--- Page ---

Summer is grilling time. We grill everything in this house- beef, chicken, fish, veggies, even salad. One of the easiest ways to put your personalized signature on grilled food is to create your own marinade. It is a simple process that requires next to no culinary skills, as long as you follow a few guidelines. So think of this post as “The idiots guide to creating a customized marinade for the grill”


This is simple. You can put anything including the kitchen sink in your marinade. Just follow these simple rules:

  • Fat– Most of the time, I use a 3:1 ratio of fat to acid. This can be olive oil, vegetable oil, yogurt, coconut milk, soy sauce or any other fatty liquid. Without getting too “sciency”, fat is a hugely important part of the marinate, because it is what helps makes the flavors transfer to whatever you are cooking.
  • Acid – Most homemade marinades that I have tasted fall short because they don’t use enough acid. Acidity gives you that “tang”, and can make a really heavy meal taste light and fresh. Wine, beer, citrus juice (lemon, lime, orange, etc), and vinegar are great examples of acid.
  • Seasoning – Pretty much anything. I’ll use onions, scallions, garlic, ginger, chile peppers, fruits like pears and peaches, and, of course, any number of fresh or dried herbs and spices depending on what I’m making. One tip with regard to seasoning- go light on the salt in your marinades. You can always salt your food before it goes on the grill. You can’t “unseason” it if you have a marinated that is too salty.

--- Entries shown ---

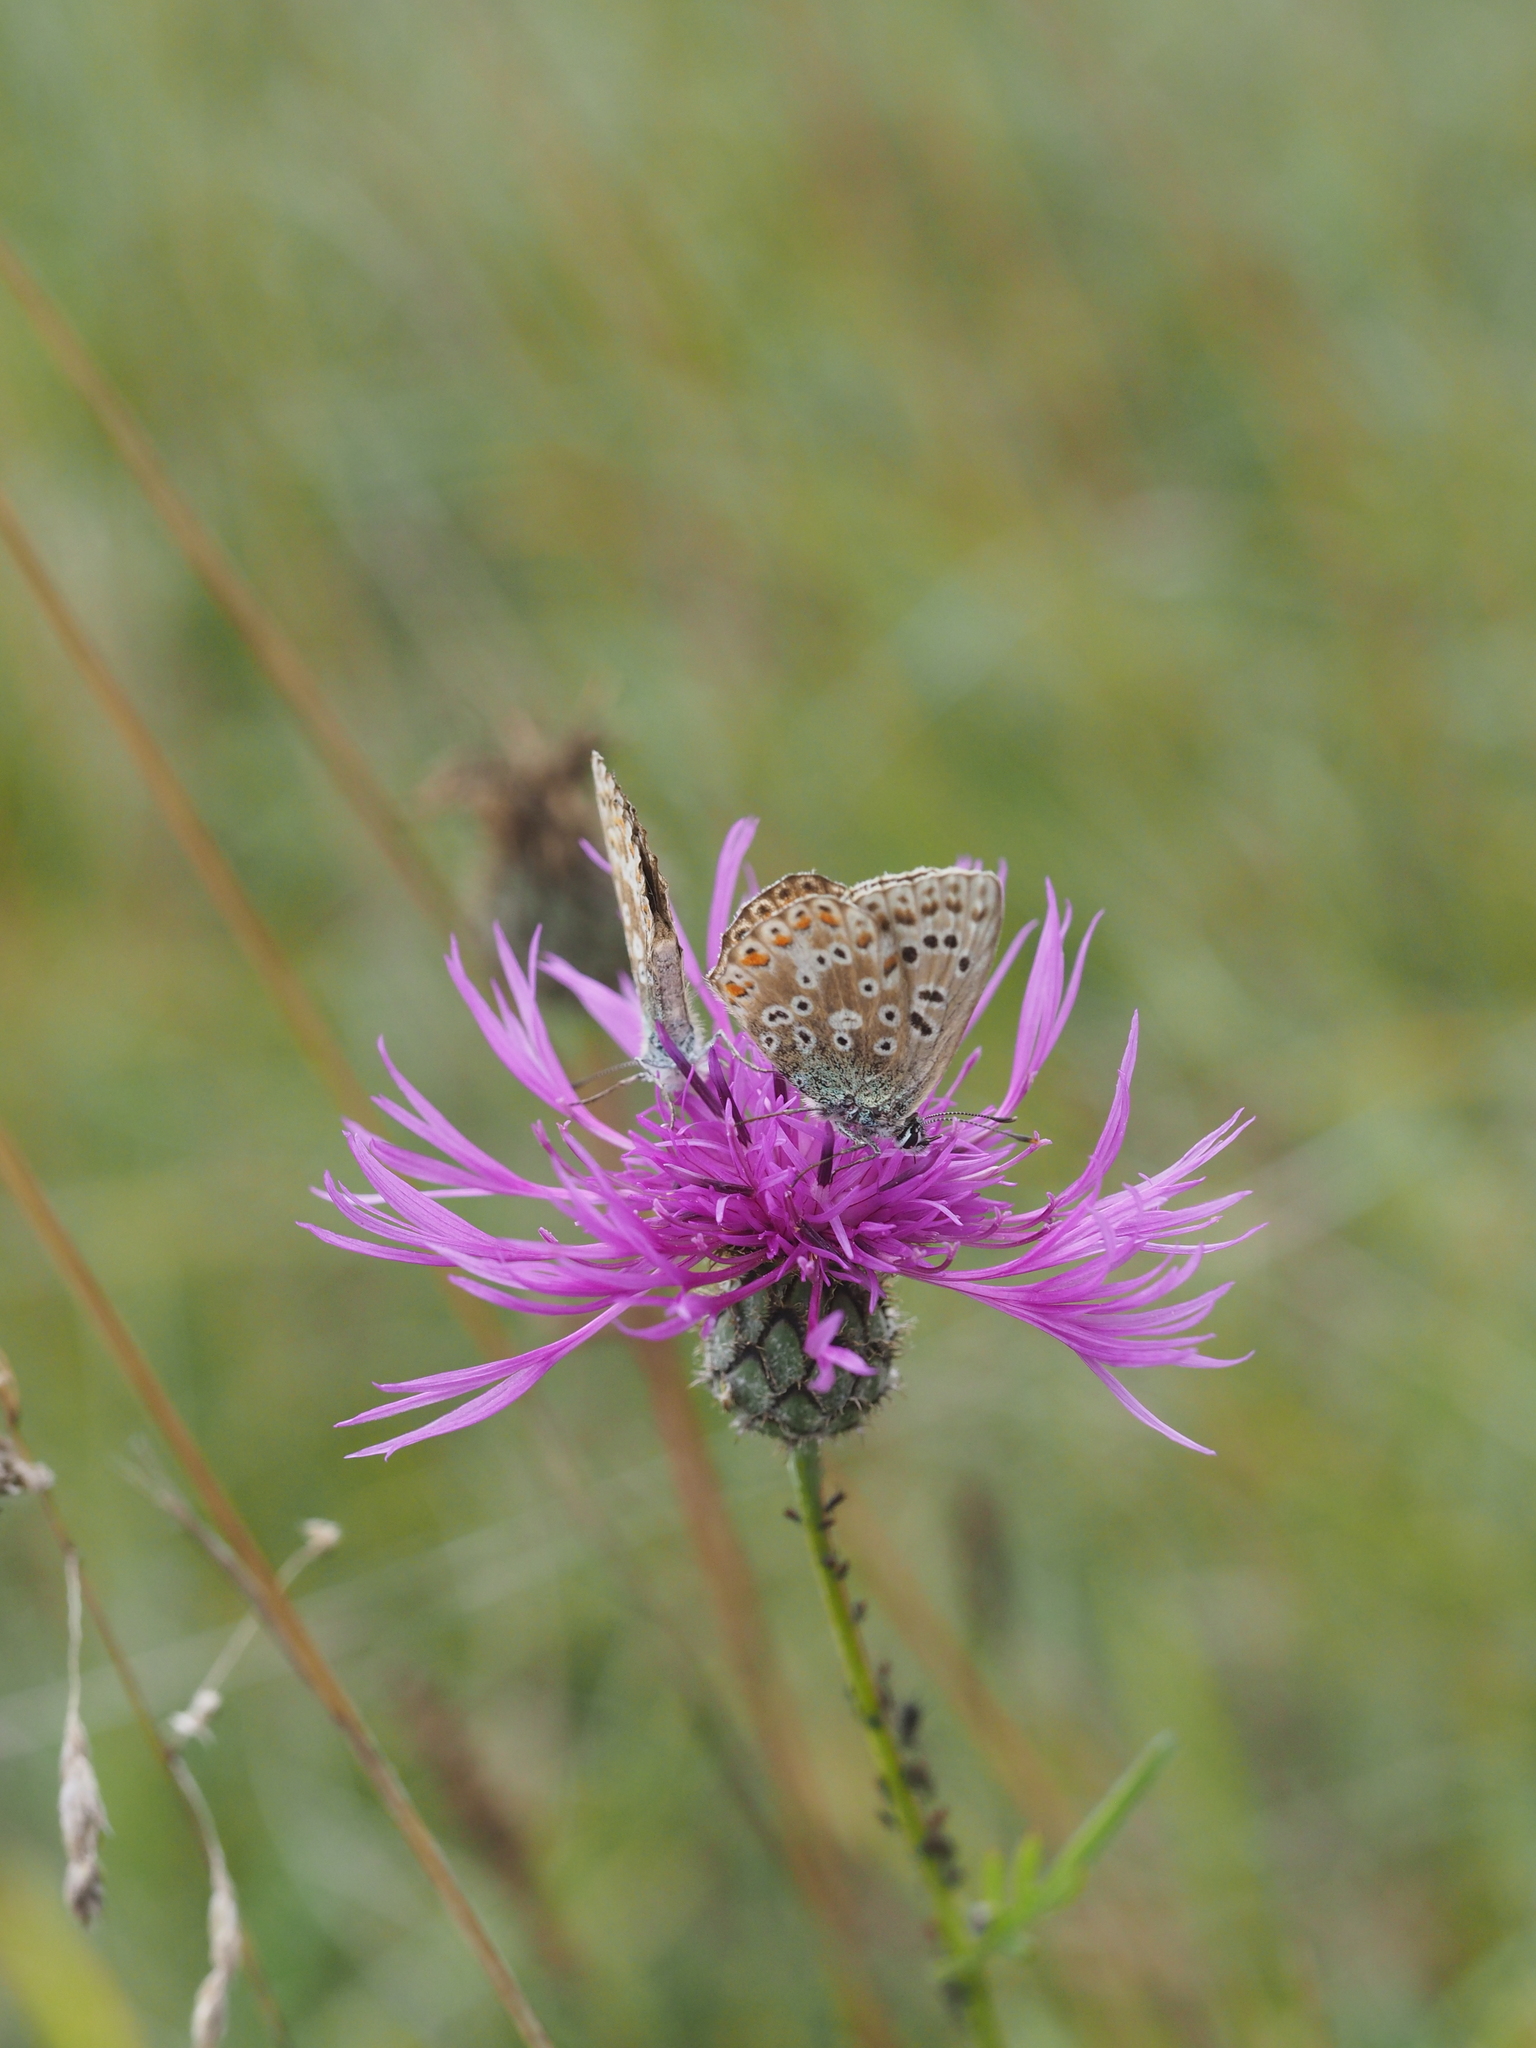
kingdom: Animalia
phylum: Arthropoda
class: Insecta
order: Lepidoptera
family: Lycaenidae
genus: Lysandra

---
--- Entries shown ---

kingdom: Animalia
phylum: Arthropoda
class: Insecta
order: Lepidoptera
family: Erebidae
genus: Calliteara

---

Answer these questions about the marinade post:
1. What ratio of fat to acid does the author usually use?
2. What four examples of acid are given?
3. Which seasoning should be used lightly in a marinade?
The records have no connection to the marinade text.

(Written solution):
1. 3:1
2. Wine, beer, citrus juice, and vinegar
3. Salt